B. {1,2} x {1,2,3} x {2,3}

= {(1,1,2), (1,1,3), (1,2,2), (1,2,3), (1,3,2), (1,3,3),(2,1,2), (2,1,3), (2,2,2), (2,2,3), (2,3,2), (2,3,3)}

**Get Your Hands Dirty 4**

Give five elements of the truth set for each of the following open sentences:

A. 3x-7y = 12 (universe = ℝ x ℝ: make “x” the first coordinate)

{(1, (-9/7)), (2, (-6/7)), ((19/3),1),(3, (-3/7)), ((26/3),2)}

B. r + 2s + 3y = 17 (universe = ℕ x ℕ x ℕ: make “r” the first coordinate and “s” the second coordinate)

{(1,2,4), (7,2,2), (6,2,3), (8,3,1), (6,4,1)}

C. a ≠ b (universe = {1,2,3,4} x {2,3,4,5}: make “a” the first coordinate)

{(1,2),(1,3),(1,4),(1,5),(2,3)}

**Get Yours Hands Dirty **5

If A is any set (possibly empty), what are A x ∅ and ∅ x A?

If this were to happen, I think you would end up just listing the elements of A, like so:

Say A = {1,2,3,4}

A x ∅ = { (1, ),(2, ),(3, ),(4, )}

And the same would go for if ∅ was the first set. I would not write an element set like: (1, ∅), as that would designate a set of the empty set, not the empty et by itself.

**Get Your Hands Dirty 6**

A. None of the portions are empty.

{1,2,3,4,5,6,7,8}

B. Exactly three of the portions are nonempty.

{1,2,3}

C. Exactly two of the portions are empty.

{1,2,3,4,5,6}

## 2.2 Proofs About Sets

Theorem 2.2**: **For sets A, B, and C,

If A ⊆ B and B ⊆ C, then A ⊆ C.

*Proof:*

- Since this is an “if…then…” statement, we can assume “If A ⊆ B and B ⊆ C” is true, so we have to prove “then A ⊆ C” is true.
- We can break down the conclusion further to another “if…then…” statement to: “If x ∈ A, then x ∈ C”, and for the same reasoning as step 1, we only need to focus on proving that “x ∈ C”
- Combine assumptions! We can combine “A ⊆ B” and “x ∈ A” to get the assumption that “x must be an element of B” as well. So now we can take that new assumption and combine it with B ⊆ C to understand that “x must be an element of C” must be true as well!
- BOOM GOES THE DYNAMITE.

Theorem 2.3: If U ⊆ W, then P(U) ⊆ P(W)

*Proof:*

- Just like before, we can assume that “U ⊆ W” is true, as well as x ∈ P(U). We just need to prove that x ∈ P(W).
- The definition of a “power set” proves that x ⊆ U.
- Since we just did the previous proof of: “If A ⊆ B and B ⊆ C, then A ⊆ C. ” we can use it here! Since x ⊆ U and U⊆ W, x ⊆ W.
- Since x is a subset of W, that means that T is an element of P(W)
- BOOM GOES THE DYNAMITE.

**Get Your Hands Dirty 1**

Prove that: If A ⊆ B and C ⊆ D, then A ∩ B ⊆ B ∩ D.
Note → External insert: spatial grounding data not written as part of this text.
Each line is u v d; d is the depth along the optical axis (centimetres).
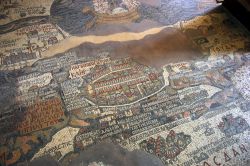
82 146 198
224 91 240
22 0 312
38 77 238
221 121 219
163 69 254
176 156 197
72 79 239
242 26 304
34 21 290
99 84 237
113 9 312
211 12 318
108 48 268
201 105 229
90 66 250
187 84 243
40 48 262
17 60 250
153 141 204
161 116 219
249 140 209
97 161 191
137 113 220
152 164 192
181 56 267
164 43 278
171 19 306
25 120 209
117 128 209
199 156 198
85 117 214
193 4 326
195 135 209
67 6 311
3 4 305
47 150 194
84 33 281
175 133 209
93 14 304
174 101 230
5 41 265
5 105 216
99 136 204
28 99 222
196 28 297
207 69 257
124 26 293
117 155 195
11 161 187
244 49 279
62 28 285
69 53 260
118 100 227
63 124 209
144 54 265
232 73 255
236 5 311
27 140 198
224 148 203
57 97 225
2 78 235
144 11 313
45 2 314
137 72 249
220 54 271
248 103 233
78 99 225
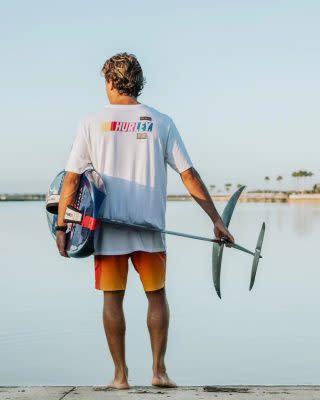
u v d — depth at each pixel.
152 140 4.08
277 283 15.30
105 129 4.04
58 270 18.78
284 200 193.38
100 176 4.02
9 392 3.76
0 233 40.78
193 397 3.59
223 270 18.06
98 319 10.77
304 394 3.66
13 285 15.37
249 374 7.54
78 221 4.01
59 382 7.16
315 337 9.38
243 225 46.25
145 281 4.15
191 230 39.38
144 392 3.77
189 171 4.20
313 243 28.38
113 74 4.10
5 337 9.41
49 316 11.05
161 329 4.18
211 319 10.81
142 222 4.07
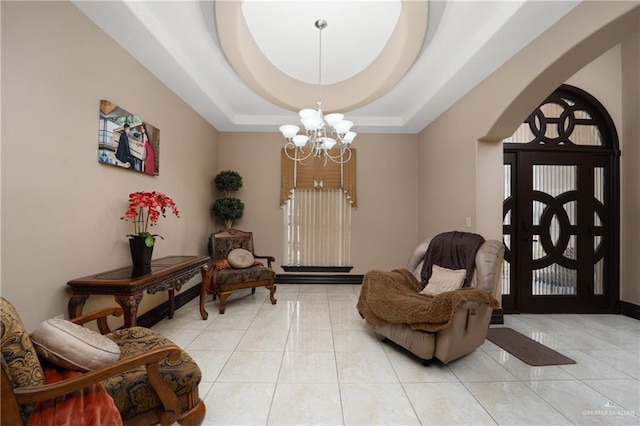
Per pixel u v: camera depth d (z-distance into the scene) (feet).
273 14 8.20
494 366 7.06
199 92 10.68
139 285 6.21
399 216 15.67
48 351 3.55
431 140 13.78
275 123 14.35
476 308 6.96
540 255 11.21
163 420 4.09
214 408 5.39
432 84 10.84
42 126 5.60
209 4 6.98
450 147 11.84
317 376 6.50
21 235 5.26
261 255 15.43
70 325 3.96
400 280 9.07
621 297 11.16
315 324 9.68
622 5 5.43
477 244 8.61
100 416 3.39
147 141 8.88
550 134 11.29
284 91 11.75
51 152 5.80
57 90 5.90
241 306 11.61
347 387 6.10
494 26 7.22
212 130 14.52
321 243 15.56
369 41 9.52
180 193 11.21
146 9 7.07
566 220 11.19
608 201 11.28
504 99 8.54
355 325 9.62
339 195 15.64
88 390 3.55
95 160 6.93
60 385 3.13
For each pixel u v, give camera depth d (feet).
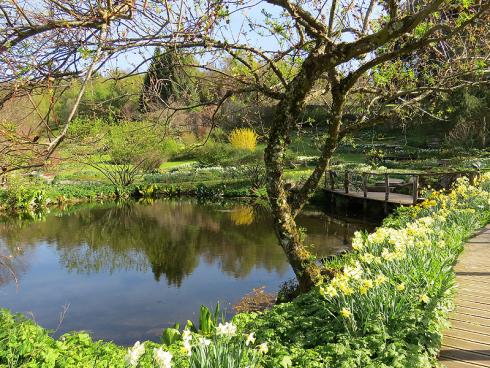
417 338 12.51
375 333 12.93
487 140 97.45
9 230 54.65
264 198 78.38
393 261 17.08
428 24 20.04
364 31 21.66
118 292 30.71
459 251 24.36
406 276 15.76
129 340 23.16
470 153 93.04
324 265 26.86
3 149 9.43
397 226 32.96
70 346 15.12
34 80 10.20
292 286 27.02
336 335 13.30
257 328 15.06
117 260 39.24
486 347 13.03
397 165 91.40
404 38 22.49
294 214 22.47
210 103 20.44
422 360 11.23
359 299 14.19
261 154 88.28
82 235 50.75
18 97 10.23
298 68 22.85
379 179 75.82
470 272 20.65
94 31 10.51
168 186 90.02
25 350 14.03
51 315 26.96
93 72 10.43
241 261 37.52
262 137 22.82
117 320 25.82
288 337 14.16
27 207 71.97
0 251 43.39
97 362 13.50
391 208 51.47
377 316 13.43
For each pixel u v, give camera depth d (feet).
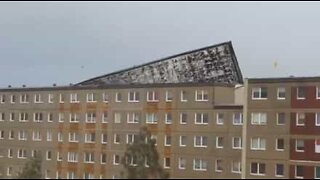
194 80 372.58
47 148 366.22
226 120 301.84
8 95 387.55
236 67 375.66
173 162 316.40
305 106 284.00
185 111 314.76
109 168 338.75
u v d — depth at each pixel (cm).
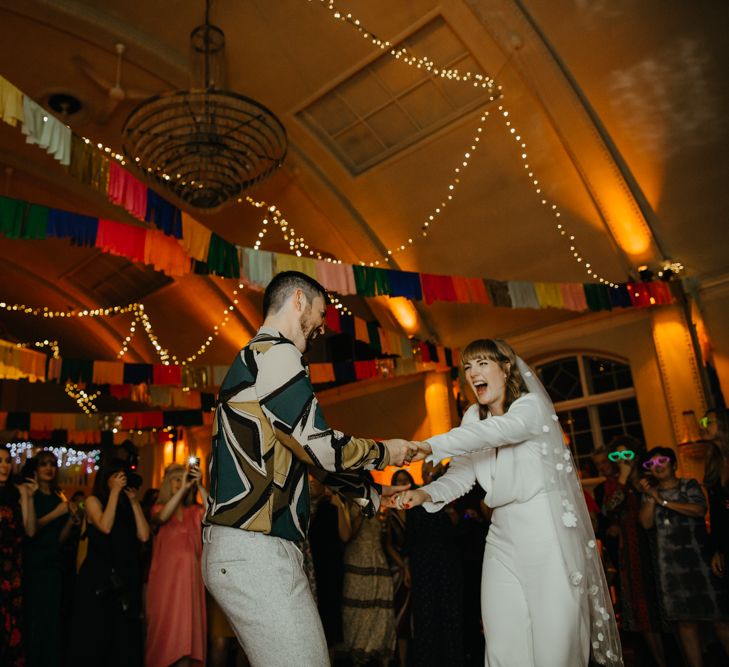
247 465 145
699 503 354
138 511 373
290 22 619
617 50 585
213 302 1012
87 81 661
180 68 650
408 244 829
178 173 471
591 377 812
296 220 865
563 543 199
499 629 197
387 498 215
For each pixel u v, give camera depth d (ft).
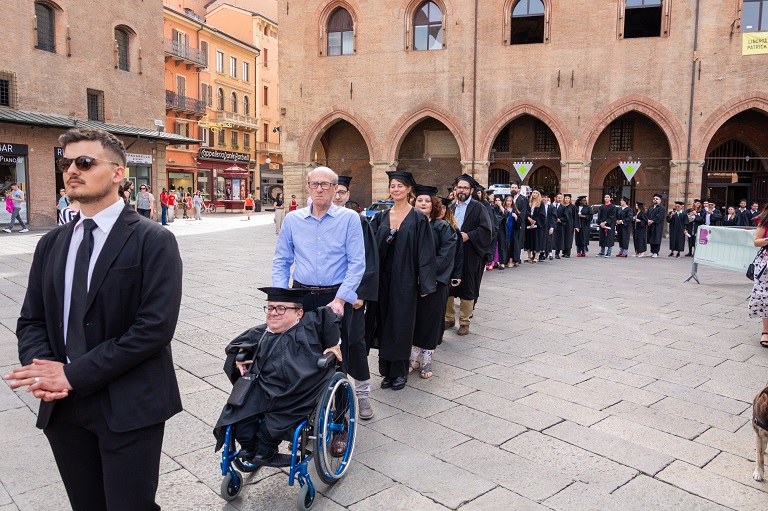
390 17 88.89
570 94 83.05
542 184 94.73
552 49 83.30
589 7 81.56
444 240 19.92
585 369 21.13
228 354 12.48
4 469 13.42
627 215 61.77
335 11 92.38
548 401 17.98
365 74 90.68
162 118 110.32
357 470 13.58
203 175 158.51
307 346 12.11
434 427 16.03
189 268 44.86
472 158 87.15
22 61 82.69
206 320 27.78
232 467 12.17
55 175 87.66
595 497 12.41
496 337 25.63
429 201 20.15
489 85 85.92
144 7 104.42
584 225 61.82
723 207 91.20
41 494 12.37
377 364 22.03
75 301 8.30
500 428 15.98
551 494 12.53
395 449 14.69
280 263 15.60
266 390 11.68
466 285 25.32
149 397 8.48
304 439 11.70
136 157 101.04
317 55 92.63
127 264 8.32
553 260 57.77
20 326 8.84
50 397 7.69
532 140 94.02
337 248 15.31
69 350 8.29
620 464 13.93
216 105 162.20
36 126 82.69
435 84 87.86
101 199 8.50
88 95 94.38
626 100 81.25
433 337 19.72
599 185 91.76
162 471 13.48
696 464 13.94
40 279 8.84
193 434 15.42
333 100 92.53
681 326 27.71
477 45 85.87
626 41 80.84
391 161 90.58
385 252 18.39
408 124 89.66
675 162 80.43
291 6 93.09
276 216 79.77
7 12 80.33
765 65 76.95
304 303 15.25
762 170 88.43
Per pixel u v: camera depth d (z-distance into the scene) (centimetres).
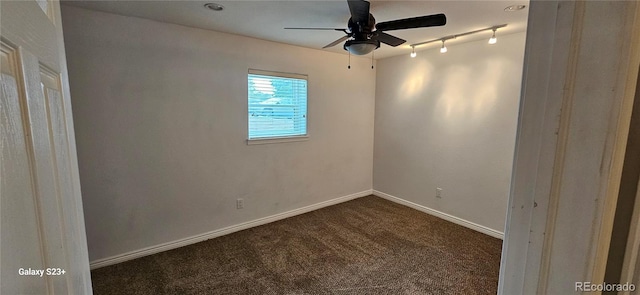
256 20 251
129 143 256
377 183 461
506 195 312
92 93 235
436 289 226
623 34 40
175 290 224
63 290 61
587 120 43
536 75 48
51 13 70
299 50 355
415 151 400
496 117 313
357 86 425
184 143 285
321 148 397
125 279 237
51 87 64
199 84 286
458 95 344
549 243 49
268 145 345
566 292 48
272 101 345
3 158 39
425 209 393
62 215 64
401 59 405
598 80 42
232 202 325
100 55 235
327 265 260
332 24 261
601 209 44
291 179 372
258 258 271
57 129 66
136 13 237
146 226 273
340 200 431
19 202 43
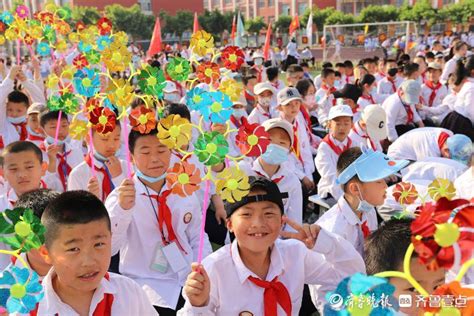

Theorem 2.4: For any sets A and B:

i. (A ∪ B)’ = A’ ∩ B’

ii. (A ∩ B)’ = A’ ∪ B’

*Proof (i):*

- We need to show that (A ∪ B)’ ⊆ A’ ∩ B’ and A’ ∩ B’ ⊆ (A ∪ B)’.
- First of all we need to assume that x ∈ (A ∪ B)’. Because of the definition of union, x is not an element of A or B. And x is not an element of A ∪ B. SO, (A ∪ B)’ ⊆ A’ ∩ B’.
- Assume x ∈ A’ ∩ B’. This means that x is not an element of A’, or an element of B’. But because of this statement, x is also an element of (A ∩ B)’. SO, A’ ∩ B’ ⊆ (A ∪ B)’.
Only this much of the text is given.